*Instructions for the task*
Print out the entries that follow exactly, missing none.

** Opening Source data block **

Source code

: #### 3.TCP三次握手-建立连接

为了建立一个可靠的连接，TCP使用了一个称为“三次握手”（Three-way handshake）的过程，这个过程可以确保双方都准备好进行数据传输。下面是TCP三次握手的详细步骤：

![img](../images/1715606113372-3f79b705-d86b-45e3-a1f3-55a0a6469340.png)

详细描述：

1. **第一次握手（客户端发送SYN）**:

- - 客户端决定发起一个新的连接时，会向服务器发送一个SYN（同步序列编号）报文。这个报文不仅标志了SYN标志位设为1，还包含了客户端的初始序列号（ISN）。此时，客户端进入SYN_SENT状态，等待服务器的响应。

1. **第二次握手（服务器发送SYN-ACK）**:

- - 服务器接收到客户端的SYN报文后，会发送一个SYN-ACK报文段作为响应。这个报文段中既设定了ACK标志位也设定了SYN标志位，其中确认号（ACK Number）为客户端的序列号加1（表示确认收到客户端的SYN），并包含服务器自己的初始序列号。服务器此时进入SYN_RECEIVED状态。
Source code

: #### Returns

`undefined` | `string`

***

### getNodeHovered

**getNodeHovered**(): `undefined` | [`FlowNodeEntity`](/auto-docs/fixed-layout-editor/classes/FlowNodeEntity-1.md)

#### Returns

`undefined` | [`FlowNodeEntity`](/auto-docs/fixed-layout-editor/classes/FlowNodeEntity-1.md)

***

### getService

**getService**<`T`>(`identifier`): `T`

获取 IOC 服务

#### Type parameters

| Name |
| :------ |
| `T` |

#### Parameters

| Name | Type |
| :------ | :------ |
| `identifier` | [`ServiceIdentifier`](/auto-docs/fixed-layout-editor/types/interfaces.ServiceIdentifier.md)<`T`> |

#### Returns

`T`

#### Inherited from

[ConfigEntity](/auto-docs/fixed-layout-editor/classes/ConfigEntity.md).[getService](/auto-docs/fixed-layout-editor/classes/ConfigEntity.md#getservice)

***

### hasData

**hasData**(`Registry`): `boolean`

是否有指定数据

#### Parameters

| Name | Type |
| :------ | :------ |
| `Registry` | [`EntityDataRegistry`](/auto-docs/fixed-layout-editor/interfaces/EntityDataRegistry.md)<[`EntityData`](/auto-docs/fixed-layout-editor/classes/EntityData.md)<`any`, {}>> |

** Closing Source data block **

*Exercise result*
Source code

: #### 3.TCP三次握手-建立连接

为了建立一个可靠的连接，TCP使用了一个称为“三次握手”（Three-way handshake）的过程，这个过程可以确保双方都准备好进行数据传输。下面是TCP三次握手的详细步骤：

![img](../images/1715606113372-3f79b705-d86b-45e3-a1f3-55a0a6469340.png)

详细描述：

1. **第一次握手（客户端发送SYN）**:

- - 客户端决定发起一个新的连接时，会向服务器发送一个SYN（同步序列编号）报文。这个报文不仅标志了SYN标志位设为1，还包含了客户端的初始序列号（ISN）。此时，客户端进入SYN_SENT状态，等待服务器的响应。

1. **第二次握手（服务器发送SYN-ACK）**:

- - 服务器接收到客户端的SYN报文后，会发送一个SYN-ACK报文段作为响应。这个报文段中既设定了ACK标志位也设定了SYN标志位，其中确认号（ACK Number）为客户端的序列号加1（表示确认收到客户端的SYN），并包含服务器自己的初始序列号。服务器此时进入SYN_RECEIVED状态。
Source code

: #### Returns

`undefined` | `string`

***

### getNodeHovered

**getNodeHovered**(): `undefined` | [`FlowNodeEntity`](/auto-docs/fixed-layout-editor/classes/FlowNodeEntity-1.md)

#### Returns

`undefined` | [`FlowNodeEntity`](/auto-docs/fixed-layout-editor/classes/FlowNodeEntity-1.md)

***

### getService

**getService**<`T`>(`identifier`): `T`

获取 IOC 服务

#### Type parameters

| Name |
| :------ |
| `T` |

#### Parameters

| Name | Type |
| :------ | :------ |
| `identifier` | [`ServiceIdentifier`](/auto-docs/fixed-layout-editor/types/interfaces.ServiceIdentifier.md)<`T`> |

#### Returns

`T`

#### Inherited from

[ConfigEntity](/auto-docs/fixed-layout-editor/classes/ConfigEntity.md).[getService](/auto-docs/fixed-layout-editor/classes/ConfigEntity.md#getservice)

***

### hasData

**hasData**(`Registry`): `boolean`

是否有指定数据

#### Parameters

| Name | Type |
| :------ | :------ |
| `Registry` | [`EntityDataRegistry`](/auto-docs/fixed-layout-editor/interfaces/EntityDataRegistry.md)<[`EntityData`](/auto-docs/fixed-layout-editor/classes/EntityData.md)<`any`, {}>> |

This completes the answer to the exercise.